Landscapes for Life, a joint project between the U.S. Botanic Garden and the Lady Bird Johnson Wildflower Center, is devoted to teaching people how to create and maintain sustainable, beautiful home gardens. They translate rules set out in Sustainable Sites Initiative, a 3rd party certification organization for sustainable landscapes, to a scale appropriate for the homeowner. Here are some of the basics of the sustainable garden for each of these categories:
Soils become degraded through construction and other human activities. They become compacted, over-fertilized, eroded, and stripped of organic matter. Working with soils in a sustainable way often means returning organic matter to reduce compaction, and restore poor or neglected soils. It means using chemical fertilizers only when necessary to solve a problem and protecting soils from further compaction, often with a layer of mulch.
Shortages of clean freshwater are becoming one of the most urgent challenges we face and the use of potable water on lawns and gardens are a significant cause of this. In addition, runoff from gardens often contain fertilizers and pollutants that damage aquatic ecosystems in our rivers, lakes, and streams. A sustainable landscape minimizes the use of potable water by selecting plants that can thrive without supplemental water once established and by using alternative sources of water such as harvested rainwater. In addition, we can use rain gardens, bio-swales, and other water retention techniques to store water on site and release it slowly into the groundwater and prevent storm surges that can overflow sewer systems.
The number one rule in selecting plants is to avoid the use of known or potentially invasive plants that can escape and damage native ecosystems. Instead use native and regionally adapted, non-invasive plants to reduce the use of potable water, fertilizers, and pesticides. Proper plant selection may also provide a range of benefits including food and shelter for wildlife, reducing home heating and cooling requirements through proper placement, and preserving rare and threatened native plant species.

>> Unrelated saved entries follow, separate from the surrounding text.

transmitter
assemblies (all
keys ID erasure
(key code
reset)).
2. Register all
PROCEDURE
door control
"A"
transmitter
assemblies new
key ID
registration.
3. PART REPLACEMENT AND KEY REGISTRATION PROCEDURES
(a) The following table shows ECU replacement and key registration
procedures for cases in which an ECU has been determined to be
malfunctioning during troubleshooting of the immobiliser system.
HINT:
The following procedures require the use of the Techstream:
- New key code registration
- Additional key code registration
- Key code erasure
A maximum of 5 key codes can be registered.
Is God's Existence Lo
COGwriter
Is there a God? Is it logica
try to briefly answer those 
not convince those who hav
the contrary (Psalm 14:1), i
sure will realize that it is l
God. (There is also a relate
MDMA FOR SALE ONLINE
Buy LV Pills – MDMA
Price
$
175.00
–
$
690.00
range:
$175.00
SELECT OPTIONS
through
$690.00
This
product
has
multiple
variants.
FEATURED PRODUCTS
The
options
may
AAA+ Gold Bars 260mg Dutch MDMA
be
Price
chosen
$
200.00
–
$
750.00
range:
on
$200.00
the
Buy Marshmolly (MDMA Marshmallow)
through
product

The best materials for a sustainable garden are non-toxic, local, have low embodied energy (e.g. they don’t take a lot of energy to produce), are sustainably harvested, and are durable. The 3 R’s: reduce, reuse, and recycle are an excellent mantra for sustainable materials use.

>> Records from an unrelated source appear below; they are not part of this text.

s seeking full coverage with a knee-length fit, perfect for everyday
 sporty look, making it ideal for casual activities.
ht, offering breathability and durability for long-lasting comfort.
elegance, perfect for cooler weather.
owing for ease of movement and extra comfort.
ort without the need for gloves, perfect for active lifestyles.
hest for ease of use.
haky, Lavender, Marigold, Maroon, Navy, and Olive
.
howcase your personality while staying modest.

Human health and well-being:
In protecting the planet we must not forget about our own well-being, as we too are a part of nature. Sustainable gardens limit the use of toxic chemicals, and seek to create a harmonious environment that promotes and sense of well-being and provides space for activity and/or an inviting social atmosphere. Research has shown that even just the view of natural landscapes from a window can speed recovery after an injury or illness. A well designed garden can reduce stress in the viewer and restore their ability to focus after becoming mentally fatigued.